Atwood was a member of a team that combed through nearly 150 years of records of bear attacks in Canada, Greenland, Russia, the US and Norway. They drew their data from government agencies, news reports and, in the older cases, from ships’ logs.
Between 1870 and 2014, they found 73 cases of polar bears attacking a group of people or an individual, with 63 people injured and 20 people dead. Bears were acting in a predatory manner in most attacks, and it was male bears that were more often involved.
Where details were available, the researchers assigned the attacking bear a score reflecting its body condition. It turned out that 61 per cent of these bears were in “below average” condition – a situation Atwood says is down to them not finding as much food because of dwindling time on sea ice, their habitual seal hunting ground.
Polar bear attacks averaged around eight or nine per decade, Atwood says, but from 2010 to 2014 alone there were 15. “That does lead you to hypothesise that around 2000 we might have hit a shift in the kind of conditions in the Arctic.”

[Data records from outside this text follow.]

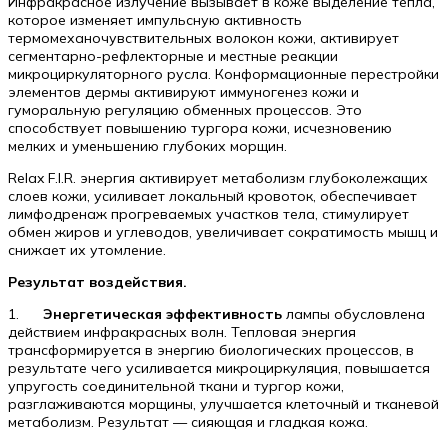
Инфракрасное излучение вызывает в коже выделение тепла,
которое изменяет импульсную активность
термомеханочувствительных волокон кожи, активирует
сегментарно-рефлекторные и местные реакции
микроциркуляторного русла. Конформационные перестройки
элементов дермы активируют иммуногенез кожи и
гуморальную регуляцию обменных процессов. Это
способствует повышению тургора кожи, исчезновению
мелких и уменьшению глубоких морщин.
Relax F.I.R. энергия активирует метаболизм глубоколежащих
слоев кожи, усиливает локальный кровоток, обеспечивает
лимфодренаж прогреваемых участков тела, стимулирует
обмен жиров и углеводов, увеличивает сократимость мышц и
снижает их утомление.
Результат воздействия.
1.
Энергетическая эффективность
лампы обусловлена
действием инфракрасных волн. Тепловая энергия
трансформируется в энергию биологических процессов, в
результате чего усиливается микроциркуляция, повышается
упругость соединительной ткани и тургор кожи,
разглаживаются морщины, улучшается клеточный и тканевой
метаболизм. Результат — сияющая и гладкая кожа.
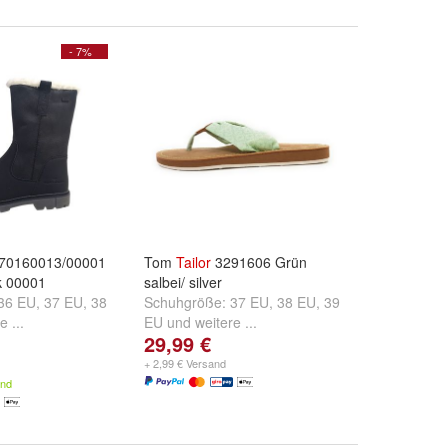
- 7%
70160013/00001
Tom
Tailor
3291606 Grün
k 00001
salbei/ silver
36 EU
,
37 EU
,
38
Schuhgröße:
37 EU
,
38 EU
,
39
e ...
EU
und
weitere ...
29,99 €
+ 2,99 € Versand
and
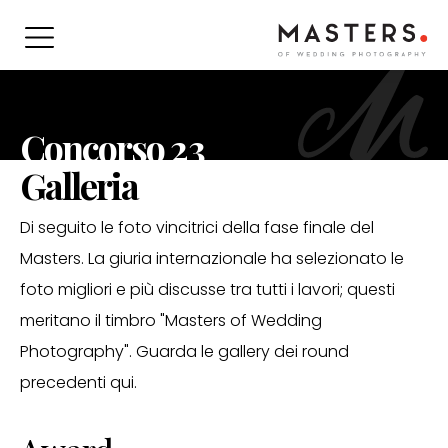
Concorso 23
Galleria
Di seguito le foto vincitrici della fase finale del
Masters. La giuria internazionale ha selezionato le
foto migliori e più discusse tra tutti i lavori; questi
meritano il timbro "Masters of Wedding
Photography". Guarda le gallery dei round
precedenti qui.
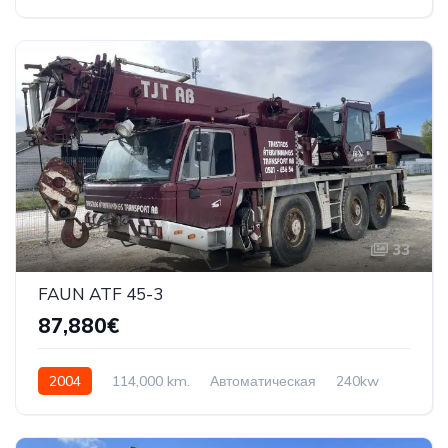
1968cmq
WVZZZ7HZHH164460
33
FAUN ATF 45-3
87,880€
2004
114,000 km.
Автоматическая
240kw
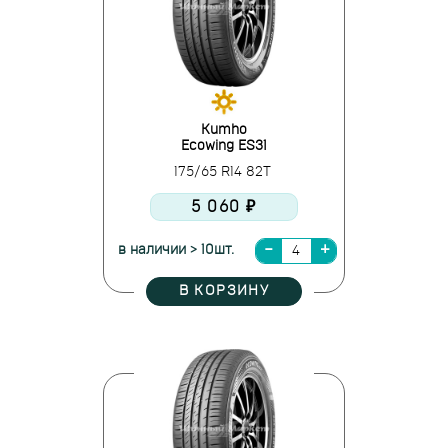
Kumho
Ecowing ES31
175/65 R14 82T
5 060 ₽
в наличии > 10шт.
В КОРЗИНУ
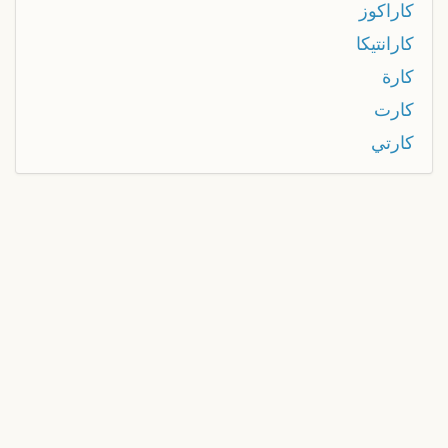
كاراكوز
كارانتيكا
كارة
كارت
كارتي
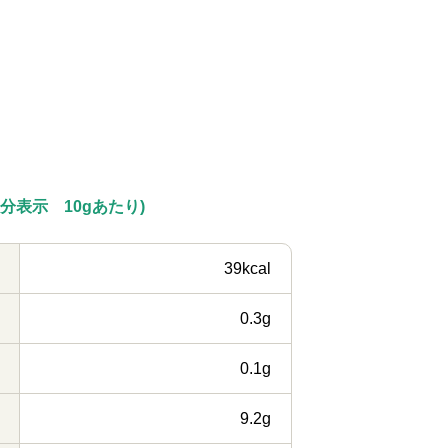
分表示 10gあたり)
39kcal
0.3g
0.1g
9.2g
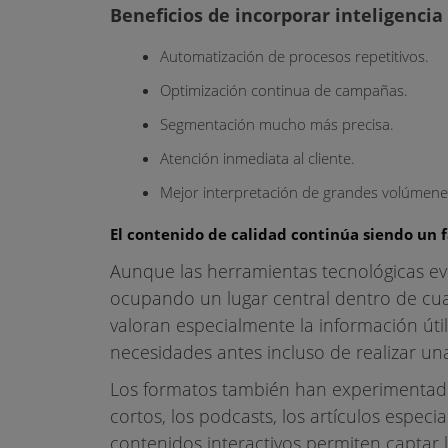
Beneficios de incorporar inteligencia a
Automatización de procesos repetitivos.
Optimización continua de campañas.
Segmentación mucho más precisa.
Atención inmediata al cliente.
Mejor interpretación de grandes volúmene
El contenido de calidad continúa siendo un f
Aunque las herramientas tecnológicas ev
ocupando un lugar central dentro de cual
valoran especialmente la información útil
necesidades antes incluso de realizar u
Los formatos también han experimentado
cortos, los podcasts, los artículos especia
contenidos interactivos permiten captar 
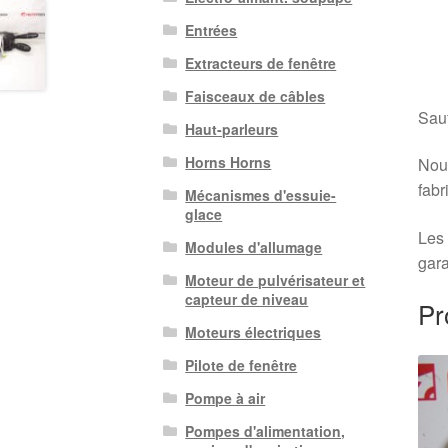
Entrées
Extracteurs de fenêtre
Faisceaux de câbles
Sauf
Haut-parleurs
Horns Horns
Nous
fabr
Mécanismes d'essuie-
glace
Les 
Modules d'allumage
gara
Moteur de pulvérisateur et
capteur de niveau
Pr
Moteurs électriques
Pilote de fenêtre
Pompe à air
Pompes d'alimentation,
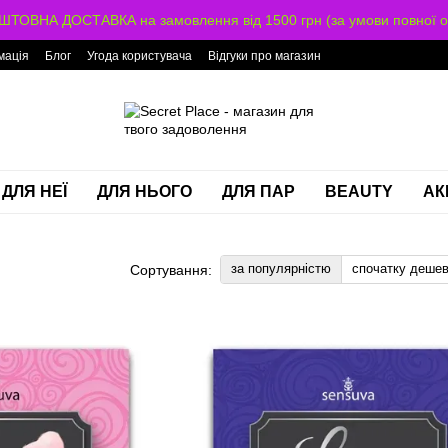
ТОВНА ДОСТАВКА на замовлення від 1500 грн (за умови повної о
мація
Блог
Угода користувача
Відгуки про магазин
ДЛЯ НЕЇ
ДЛЯ НЬОГО
ДЛЯ ПАР
BEAUTY
АК
за популярністю
спочатку деше
Сортування:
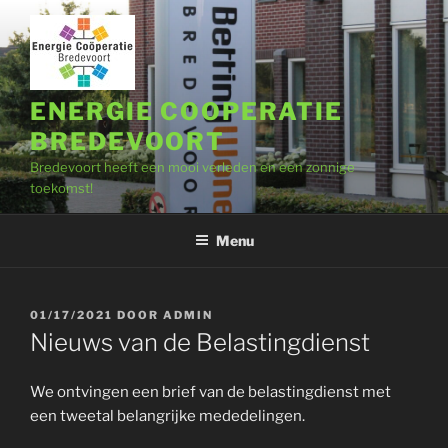
Ga
naar
de
inhoud
ENERGIE COOPERATIE
BREDEVOORT
Bredevoort heeft een mooi verleden en een zonnige
toekomst!
Menu
GEPLAATST
01/17/2021
DOOR
ADMIN
OP
Nieuws van de Belastingdienst
We ontvingen een brief van de belastingdienst met
een tweetal belangrijke mededelingen.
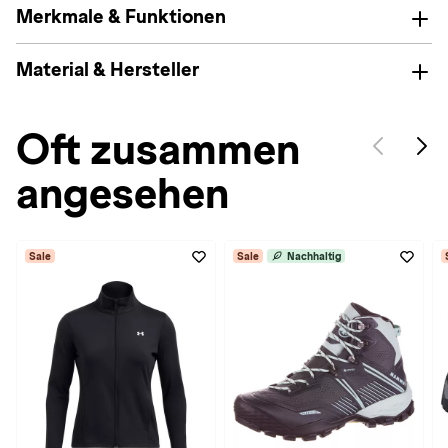
Merkmale & Funktionen
Material & Hersteller
Oft zusammen
angesehen
Sale
Sale
Nachhaltig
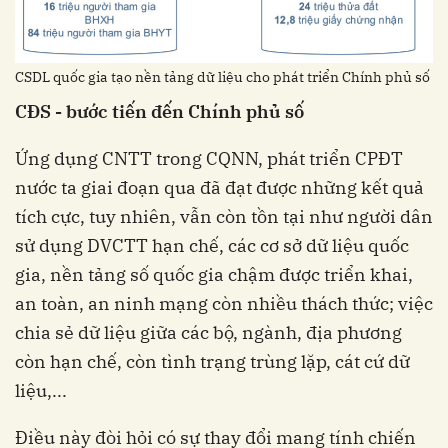
CSDL quốc gia tạo nền tảng dữ liệu cho phát triển Chính phủ số
CĐS - bước tiến đến Chính phủ số
Ứng dụng CNTT trong CQNN, phát triển CPĐT
nước ta giai đoạn qua đã đạt được những kết quả
tích cực, tuy nhiên, vẫn còn tồn tại như người dân
sử dụng DVCTT hạn chế, các cơ sở dữ liệu quốc
gia, nền tảng số quốc gia chậm được triển khai,
an toàn, an ninh mạng còn nhiều thách thức; việc
chia sẻ dữ liệu giữa các bộ, ngành, địa phương
còn hạn chế, còn tình trạng trùng lặp, cát cứ dữ
liệu,...
Điều này đòi hỏi có sự thay đổi mang tính chiến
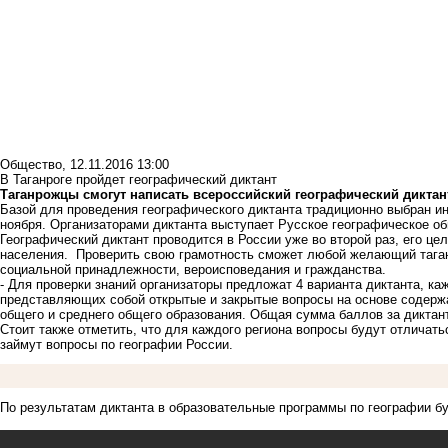
Общество
,
12.11.2016 13:00
В Таганроге пройдет географический диктант
Таганрожцы смогут написать всероссийский географический диктан
Базой для проведения географического диктанта традиционно выбран и
ноября. Организаторами диктанта выступает Русское географическое о
Географический диктант проводится в России уже во второй раз, его це
населения. Проверить свою грамотность сможет любой желающий таганр
социальной принадлежности, вероисповедания и гражданства.
- Для проверки знаний организаторы предложат 4 варианта диктанта, ка
представляющих собой открытые и закрытые вопросы на основе содерж
общего и среднего общего образования. Общая сумма баллов за диктант 
Стоит также отметить, что для каждого региона вопросы будут отличат
займут вопросы по географии России.
По результатам диктанта в образовательные программы по географии б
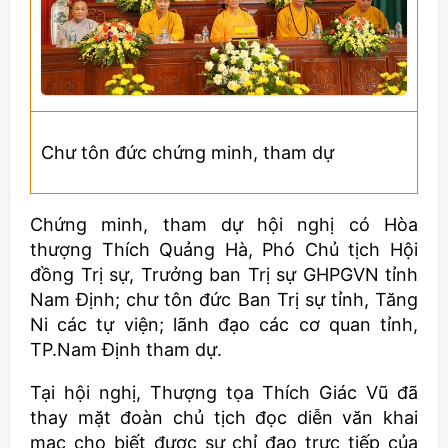
Chư tôn đức chứng minh, tham dự
Chứng minh, tham dự hội nghị có Hòa
thượng Thích Quảng Hà, Phó Chủ tịch Hội
đồng Trị sự, Trưởng ban Trị sự GHPGVN tỉnh
Nam Định; chư tôn đức Ban Trị sự tỉnh, Tăng
Ni các tự viện; lãnh đạo các cơ quan tỉnh,
TP.Nam Định tham dự.
Tại hội nghị, Thượng tọa Thích Giác Vũ đã
thay mặt đoàn chủ tịch đọc diễn văn khai
mạc cho biết được sự chỉ đạo trực tiếp của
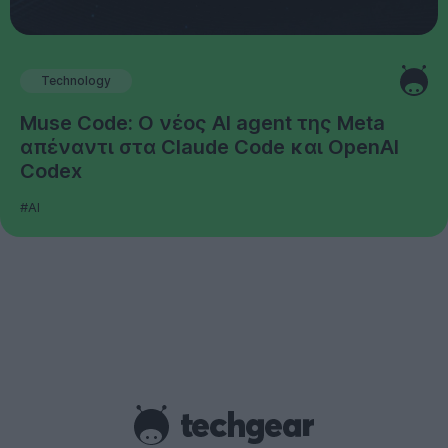
Technology
Muse Code: Ο νέος AI agent της Meta
απέναντι στα Claude Code και OpenAI
Codex
#AI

Robert Rockwell at the American Museum of Natural History in New York says that the study is a step in the right direction. “It’s a good move because we are going to have increasing encounters with bears. Some of it is due to climate change – more bears are going to come on to shore,” he says.
While he agrees that bears in suboptimal condition are feistier, he disputes the idea that bears moving on to land will always be starving. Instead, he argues that they could in some cases be supplementing their diets by exploiting goose eggs, caribou and other foods.
Yet another issue could be at play. Rockwell says that with more tourists going on polar bear tours, the animals are becoming more used to humans. During his work on the western side of Hudson Bay, he has noticed that the bears have become harder to deter. “They’re becoming habituated to noise, they’re becoming habituated to people,” he says.
All things are relative in the world of bears, though. Atwood’s paper cites another study that found 63 cases of black bears causing deaths from 1900 to 2009 in North America alone. “It would appear that polar bear attacks are relatively rare when you compare them to brown bear and black bear attacks,” he says.
How to survive a polar bear attack
In examining historical records of polar bear attacks, Todd Atwood at the US Geological Survey and his colleagues have uncovered some clues as to how best to ward off a bear once it has attacked. Successful defences have included using a cellphone light, the arrival of a loyal dog, having someone fly a helicopter over it and even poking a bear in the eye. In nine cases, though, the bear left of its own accord.